EXERCISE BRIEF.
What you return must be exactly the lines running from the one with "best practices. Let LE help you keep your" to the end of the data below, inclusive, and nothing more.

PROVIDED RECORDS.
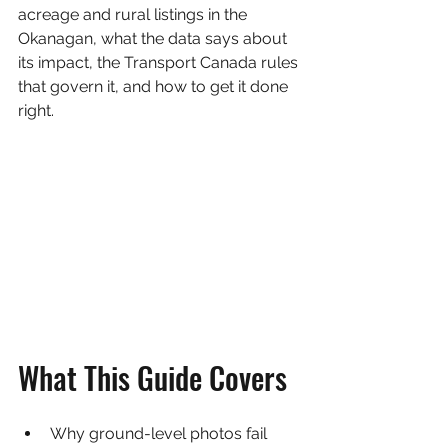
acreage and rural listings in the 
Okanagan, what the data says about 
its impact, the Transport Canada rules 
that govern it, and how to get it done 
right.
What This Guide Covers
Why ground-level photos fail 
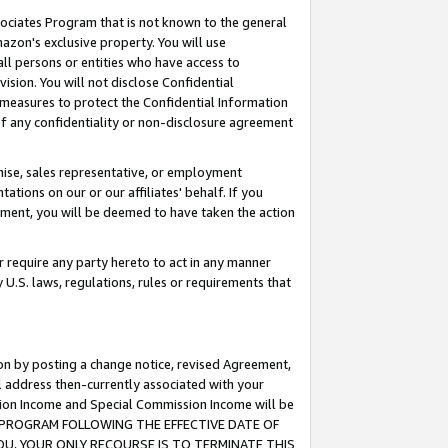
ssociates Program that is not known to the general
azon's exclusive property. You will use
ll persons or entities who have access to
ision. You will not disclose Confidential
e measures to protect the Confidential Information
s of any confidentiality or non-disclosure agreement
chise, sales representative, or employment
ations on our or our affiliates' behalf. If you
reement, you will be deemed to have taken the action
or require any party hereto to act in any manner
y U.S. laws, regulations, rules or requirements that
ion by posting a change notice, revised Agreement,
l address then-currently associated with your
ssion Income and Special Commission Income will be
TES PROGRAM FOLLOWING THE EFFECTIVE DATE OF
OU, YOUR ONLY RECOURSE IS TO TERMINATE THIS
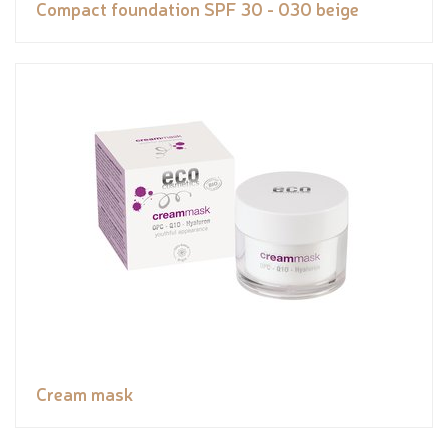
Compact foundation SPF 30 - 030 beige
Cream mask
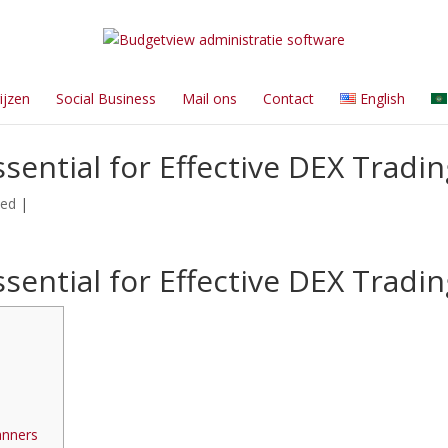
ijzen
Social Business
Mail ons
Contact
English
sential for Effective DEX Tradin
zed
|
sential for Effective DEX Tradin
s
anners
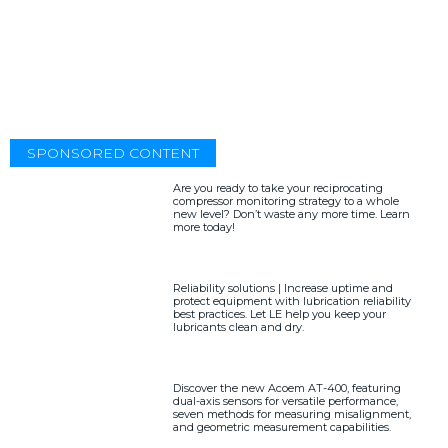
SPONSORED CONTENT
Are you ready to take your reciprocating
compressor monitoring strategy to a whole
new level? Don’t waste any more time. Learn
more today!
Reliability solutions | Increase uptime and
protect equipment with lubrication reliability
best practices. Let LE help you keep your
lubricants clean and dry.
Discover the new Acoem AT-400, featuring
dual-axis sensors for versatile performance,
seven methods for measuring misalignment,
and geometric measurement capabilities.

OUTPUT FOR THIS EXERCISE.
best practices. Let LE help you keep your
lubricants clean and dry.
Discover the new Acoem AT-400, featuring
dual-axis sensors for versatile performance,
seven methods for measuring misalignment,
and geometric measurement capabilities.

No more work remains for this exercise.